Wednesday 14 September 2011

Power play

Adelaide Advertiser
1 September 2011, Page: 25

An odd coalition of welfare groups, state energy ministers and business consumers of gas and electricity have succeeded in winning a federal review of how some utility companies are allowed to pass on costs to customers. In a highly complex process-and unlike the market forces that govern revenue in other business sectors-the essential nature of gas and electricity supply to householders and businesses means that revenue is tightly controlled by government regulation.

The rules in South Australia date back to the privatisation of electricity assets in the late 1990s and the formation of the deregulated National Electricity Market Management Company, which broke down former monopolies in each state. The most significant reason given for the sale of the state's electricity assets was the fear that publicly owned companies may struggle to remain profitable in a highly competitive market. In order to make sure private operators did not suffer the same fate, with potentially catastrophic effects for the state's economy, safeguards were built into the system.

Companies are allowed to recoup reasonable costs such as infrastructure works via increased bills, the most hotly contested of which are upgrading or replacing essential infrastructure.
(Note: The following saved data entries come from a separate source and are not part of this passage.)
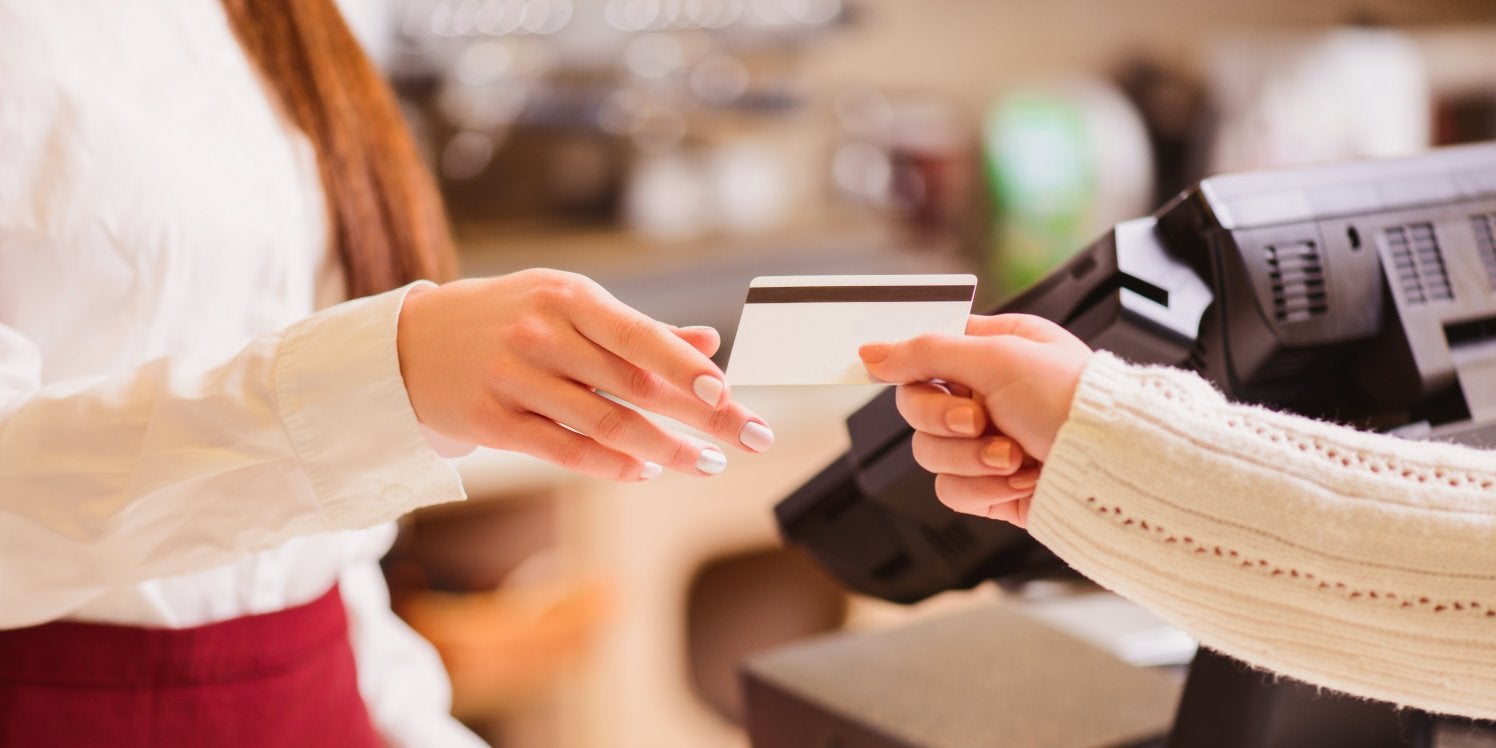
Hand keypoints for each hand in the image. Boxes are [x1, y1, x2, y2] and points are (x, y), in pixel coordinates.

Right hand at [397, 270, 773, 480]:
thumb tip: (710, 345)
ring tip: (708, 462)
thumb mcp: (569, 305)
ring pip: (606, 424)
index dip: (685, 367)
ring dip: (666, 450)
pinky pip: (566, 450)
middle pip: (636, 385)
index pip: (638, 335)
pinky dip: (612, 465)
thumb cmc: (509, 318)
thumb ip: (639, 330)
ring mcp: (515, 379)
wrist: (412, 343)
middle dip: (702, 415)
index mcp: (567, 297)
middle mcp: (542, 335)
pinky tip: (646, 471)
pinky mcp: (494, 421)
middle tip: (750, 435)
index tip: (728, 393)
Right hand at [859, 314, 1091, 524]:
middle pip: (916, 407)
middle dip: (944, 419)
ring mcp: (986, 444)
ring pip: (929, 453)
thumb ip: (927, 352)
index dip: (910, 367)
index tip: (895, 374)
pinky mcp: (990, 487)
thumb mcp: (998, 357)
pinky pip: (950, 490)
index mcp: (993, 351)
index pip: (925, 353)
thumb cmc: (1074, 402)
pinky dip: (983, 489)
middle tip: (979, 419)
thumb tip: (873, 352)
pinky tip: (1019, 479)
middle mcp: (987, 395)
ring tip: (1014, 455)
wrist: (1113, 469)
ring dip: (970, 458)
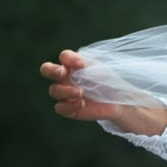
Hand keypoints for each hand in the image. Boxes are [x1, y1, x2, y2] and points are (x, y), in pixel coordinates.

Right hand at [39, 49, 166, 136]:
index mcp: (73, 65)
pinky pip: (59, 108)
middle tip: (63, 73)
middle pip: (47, 70)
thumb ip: (85, 64)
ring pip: (54, 90)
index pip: (63, 57)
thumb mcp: (99, 69)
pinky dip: (68, 106)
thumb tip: (73, 63)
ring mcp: (66, 93)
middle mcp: (66, 78)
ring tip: (80, 93)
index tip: (81, 64)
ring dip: (65, 91)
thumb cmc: (109, 82)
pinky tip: (81, 104)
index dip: (68, 58)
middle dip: (52, 70)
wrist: (119, 102)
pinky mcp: (69, 109)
According to consumer groups, these rules cannot prevent infrastructure works that are not needed but which are pushed by the companies so they can recoup the costs via utility bills.

It is an argument that has won favour with the nation's energy ministers, particularly SA's Michael O'Brien who The Advertiser last week revealed believed companies had been "manipulating the system" with legions of lawyers and accountants. His comments were a reflection of similar complaints by the Australian Energy Regulator which first called for reform.

The companies involved angrily dispute this and are resisting any changes to rules that would allow the independent umpire, the Australian Energy Regulator, extra powers to reject infrastructure works that they claim are essential to maintain reliable gas and electricity networks. Independent expert, UBS utilities analyst David Leitch says it is prudent for industry rules to err on the side of allowing companies to make reasonable returns on investment on networks.

Mr Leitch said the AER argued that companies were valued at 20% more than they were worth because of in-built profitability, but this was to attract investment in ageing infrastructure. "Before these recent price increases, there was a lot of discussion that there had been under-investment in the networks for a number of years", he said. "I would rather have a little bit of over-investment than under-investment, be a little generous to the shareholders rather than have underinvestment and have the lights go out. These networks were built, often in the 1960s and 1970s".

Mr Leitch said one of the problems with electricity and gas networks was the need to cater for peak demand, which only happened on a few days each year. Gas distributor Envestra has strenuously defended the company's reputation and rejected Mr O'Brien's claims of manipulation of the rules. "This debate tends to ignore the main factors driving recent increases in energy prices, being the accepted need to replace ageing infrastructure, to address increases in the cost of capital faced by all businesses post the GFC and to pay for various government impositions", managing director Ian Little says.

"I believe it is in the South Australian community's interest that the State Government is supportive of sound investment. "The Government should be pleased that companies like Envestra have been spending over $50 million each year on extending and modernising its assets, improving services to our gas consumers, and employing a large number of people in what at times over recent years, has been an uncertain economy.

MRLittle said Mr O'Brien was wrong to suggest that Envestra ever inflated the cost of projects to claim more from customers, or that the company overstated the cost of finance for the projects, or that it overstated the urgency of the works in question. Mr Little says the need for considerable investment was temporary and was expected to ease. "The AER and its preceding state regulatory bodies have developed a reputation over the years of taking a forensic and highly intrusive approach to the review of infrastructure spending proposals and have set high standards for companies to justify their spending pro-grams", he said.

"I see no evidence of gas companies exploiting the system; rather I see, in Envestra's case, the need for extensive documentary evidence to support five-year spending programs. Some 10,000 pages of material was submitted to the AER in our most recent regulatory process. "It hardly seems that the AER needs more information gathering, or indeed, other powers to fulfil its role". ETSA Utilities spokesman Paul Roberts said there were checks and balances in the system. He said the factors driving the need to invest in infrastructure were changing. There were increasing demand patterns such as urban infill, ongoing maintenance of assets and replacement of ageing assets.

He said Mr O'Brien was wrong to suggest there was over costing of projects because they were independently tested and the AER demanded cost effectiveness. "We absolutely reject any suggestion of us bending the law or undertaking unauthorised works. This is not how we operate", Mr Roberts said.